§ **Objective**
Rewrite the items below, replacing "Kappa Software" with "Kappa Labs" and leaving everything else unchanged.

Dataset entries
● ● ● ●

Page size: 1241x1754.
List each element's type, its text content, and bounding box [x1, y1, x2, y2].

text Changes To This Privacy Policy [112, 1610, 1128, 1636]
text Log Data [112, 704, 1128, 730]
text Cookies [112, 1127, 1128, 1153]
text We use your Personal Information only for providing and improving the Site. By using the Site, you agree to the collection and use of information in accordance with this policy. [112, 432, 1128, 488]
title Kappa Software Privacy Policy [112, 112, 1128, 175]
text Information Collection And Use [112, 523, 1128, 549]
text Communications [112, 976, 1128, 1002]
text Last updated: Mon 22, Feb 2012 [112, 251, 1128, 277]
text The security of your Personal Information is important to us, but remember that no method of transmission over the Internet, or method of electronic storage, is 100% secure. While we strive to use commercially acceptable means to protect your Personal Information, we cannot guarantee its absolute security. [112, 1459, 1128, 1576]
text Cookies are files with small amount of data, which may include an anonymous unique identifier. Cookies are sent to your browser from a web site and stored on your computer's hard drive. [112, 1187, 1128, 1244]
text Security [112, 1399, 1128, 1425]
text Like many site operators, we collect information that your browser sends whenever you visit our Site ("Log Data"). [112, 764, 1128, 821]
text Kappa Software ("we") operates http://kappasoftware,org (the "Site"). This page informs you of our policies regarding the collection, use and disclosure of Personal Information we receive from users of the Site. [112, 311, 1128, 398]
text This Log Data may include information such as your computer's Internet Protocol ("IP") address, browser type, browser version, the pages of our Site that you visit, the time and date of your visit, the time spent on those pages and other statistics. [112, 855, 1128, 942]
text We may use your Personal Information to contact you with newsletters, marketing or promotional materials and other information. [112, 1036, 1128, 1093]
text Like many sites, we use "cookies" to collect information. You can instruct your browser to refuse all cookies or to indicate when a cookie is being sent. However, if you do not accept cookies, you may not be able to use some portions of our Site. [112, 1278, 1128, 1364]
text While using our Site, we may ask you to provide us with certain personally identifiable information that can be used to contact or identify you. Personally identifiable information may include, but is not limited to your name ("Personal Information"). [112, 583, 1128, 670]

● ● ● ●

§ **Result of this task**
Page size: 1241x1754.
List each element's type, its text content, and bounding box [x1, y1, x2, y2].

text Changes To This Privacy Policy [112, 1610, 1128, 1636]
text Log Data [112, 704, 1128, 730]
text Cookies [112, 1127, 1128, 1153]
text We use your Personal Information only for providing and improving the Site. By using the Site, you agree to the collection and use of information in accordance with this policy. [112, 432, 1128, 488]
title Kappa Labs Privacy Policy [112, 112, 1128, 175]
text Information Collection And Use [112, 523, 1128, 549]
text Communications [112, 976, 1128, 1002]
text Last updated: Mon 22, Feb 2012 [112, 251, 1128, 277]
text The security of your Personal Information is important to us, but remember that no method of transmission over the Internet, or method of electronic storage, is 100% secure. While we strive to use commercially acceptable means to protect your Personal Information, we cannot guarantee its absolute security. [112, 1459, 1128, 1576]
text Cookies are files with small amount of data, which may include an anonymous unique identifier. Cookies are sent to your browser from a web site and stored on your computer's hard drive. [112, 1187, 1128, 1244]
text Security [112, 1399, 1128, 1425]
text Like many site operators, we collect information that your browser sends whenever you visit our Site ("Log Data"). [112, 764, 1128, 821]
text Kappa Labs ("we") operates http://kappasoftware,org (the "Site"). This page informs you of our policies regarding the collection, use and disclosure of Personal Information we receive from users of the Site. [112, 311, 1128, 398]
text This Log Data may include information such as your computer's Internet Protocol ("IP") address, browser type, browser version, the pages of our Site that you visit, the time and date of your visit, the time spent on those pages and other statistics. [112, 855, 1128, 942]
text We may use your Personal Information to contact you with newsletters, marketing or promotional materials and other information. [112, 1036, 1128, 1093]
text Like many sites, we use "cookies" to collect information. You can instruct your browser to refuse all cookies or to indicate when a cookie is being sent. However, if you do not accept cookies, you may not be able to use some portions of our Site. [112, 1278, 1128, 1364]
text While using our Site, we may ask you to provide us with certain personally identifiable information that can be used to contact or identify you. Personally identifiable information may include, but is not limited to your name ("Personal Information"). [112, 583, 1128, 670]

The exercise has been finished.